Whether our dead do or do not continue to dwell without us as well as within us, - a question not to be decided in our present undeveloped state of comparative blindness, - certain it is that the testimony of cosmic facts accords with one weird belief of Shinto: the belief that all things are determined by the dead, - whether by ghosts of men or ghosts of worlds. Even as our personal lives are ruled by the now viewless lives of the past, so doubtless the life of our Earth, and of the system to which it belongs, is ruled by ghosts of spheres innumerable: dead universes, - dead suns and planets and moons, - as forms long since dissolved into the night, but as forces immortal and eternally working.

Back to the Sun, indeed, like the Shintoist, we can trace our descent; yet we know that even there the beginning of us was not. Infinitely more remote in time than a million sun-lives was that beginning, - if it can truly be said there was a beginning. The teaching of Evolution is that we are one with that unknown Ultimate, of which matter and human mind are but ever-changing manifestations.

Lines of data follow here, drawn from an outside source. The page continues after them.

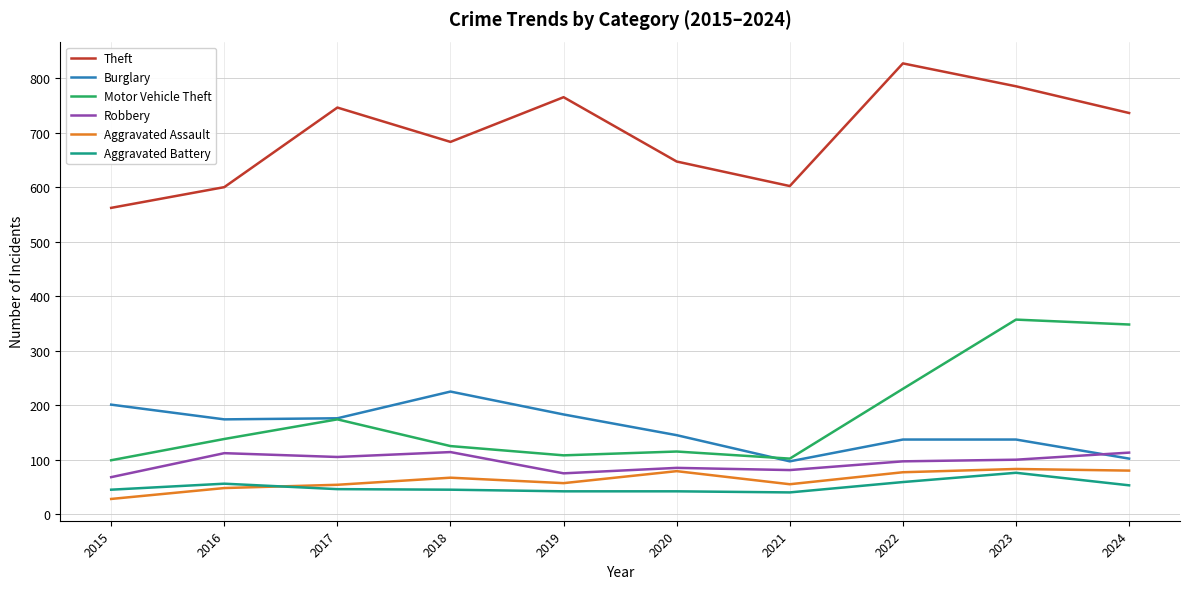

True or false: Burglary has more than 0 interior local peaks.

True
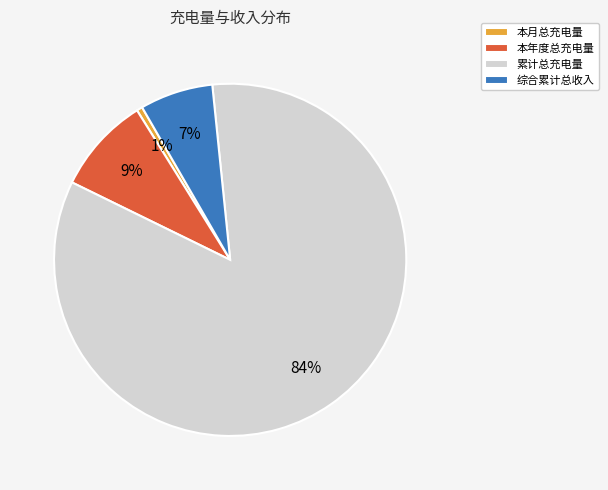

To the nearest percent, what percentage of the pie is 综合累计总收入?

7%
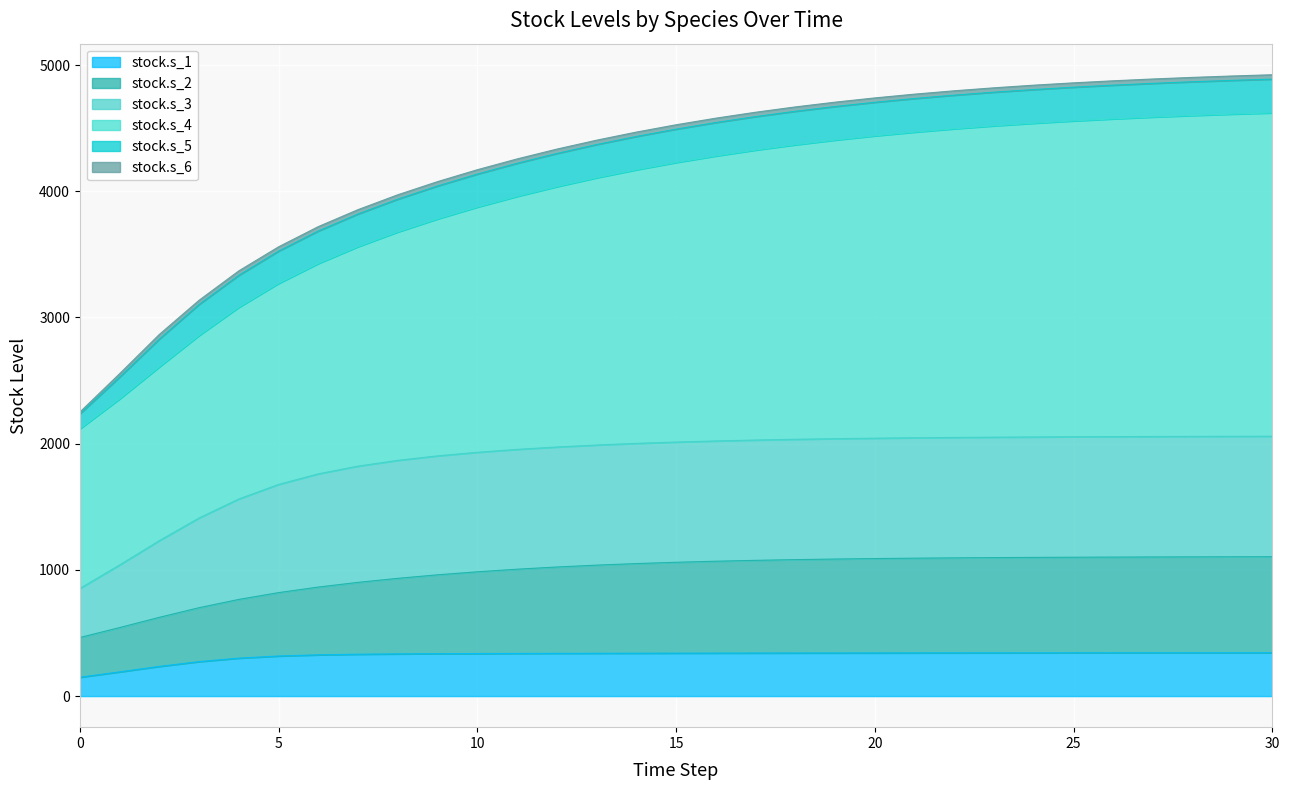

What is the minimum value for stock.s_1?

149.4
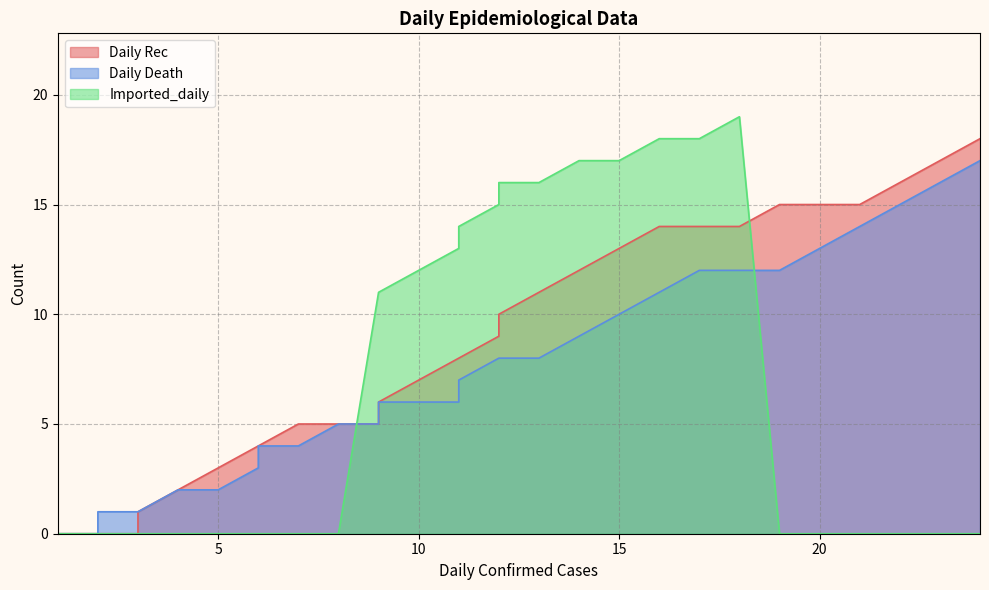

True or false: Daily Rec has more than 0 points higher than both neighbors.

False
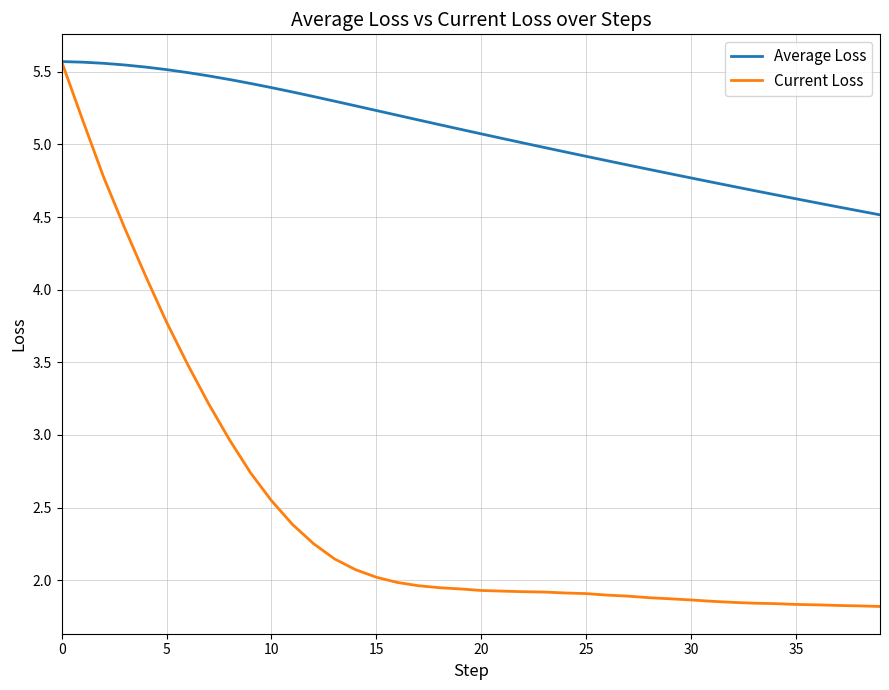

What is the difference between the maximum and minimum values in the Average Loss series?

1.1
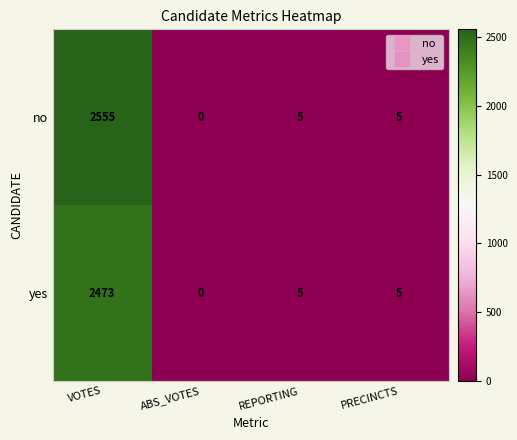

List the series in order of their overall mean, highest first.

no, yes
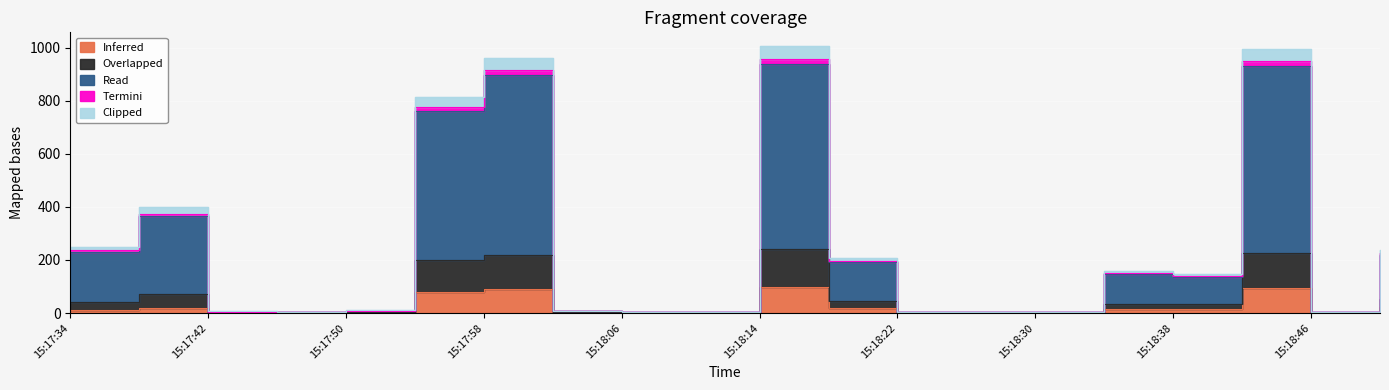

What is the greatest value displayed?

1007.5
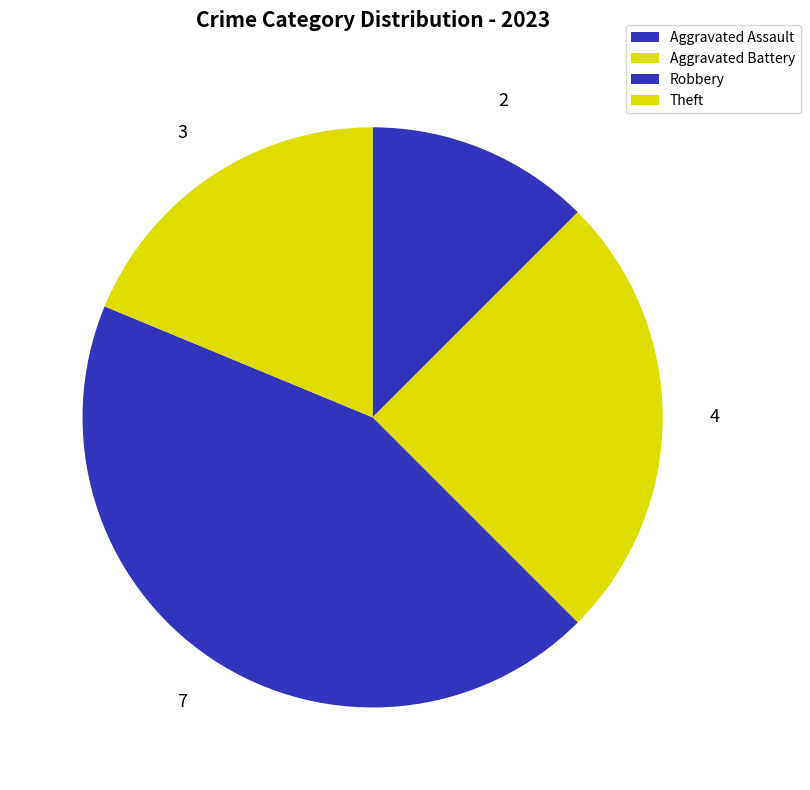

Rank the categories by value from lowest to highest.

Aggravated Assault, Theft, Aggravated Battery, Robbery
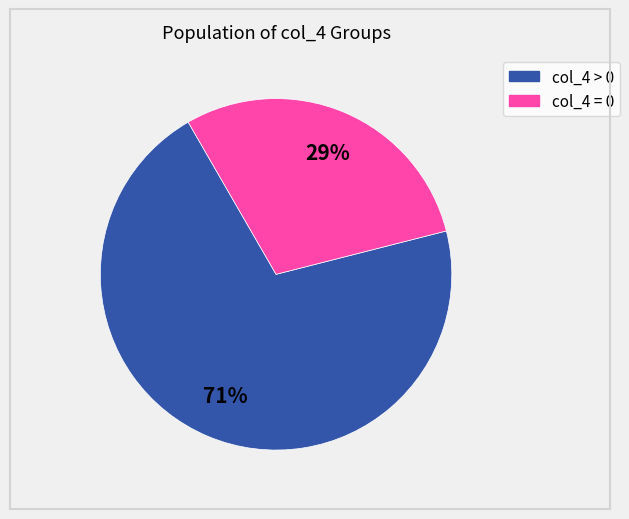

To the nearest percent, what is the average slice percentage?

50%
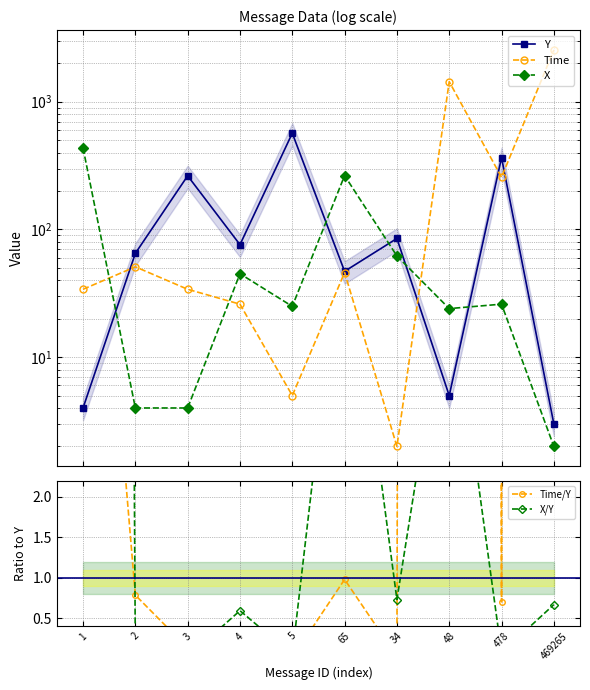

What is the highest value of the Y series?

567.0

The teaching of Evolution is also that each of us is many, yet that all of us are still one with each other and with the cosmos; - that we must know all past humanity not only in ourselves, but likewise in the preciousness and beauty of every fellow-life; - that we can best love ourselves in others; - that we shall best serve ourselves in others; - that forms are but veils and phantoms; - and that to the formless Infinite alone really belong all human emotions, whether of the living or the dead.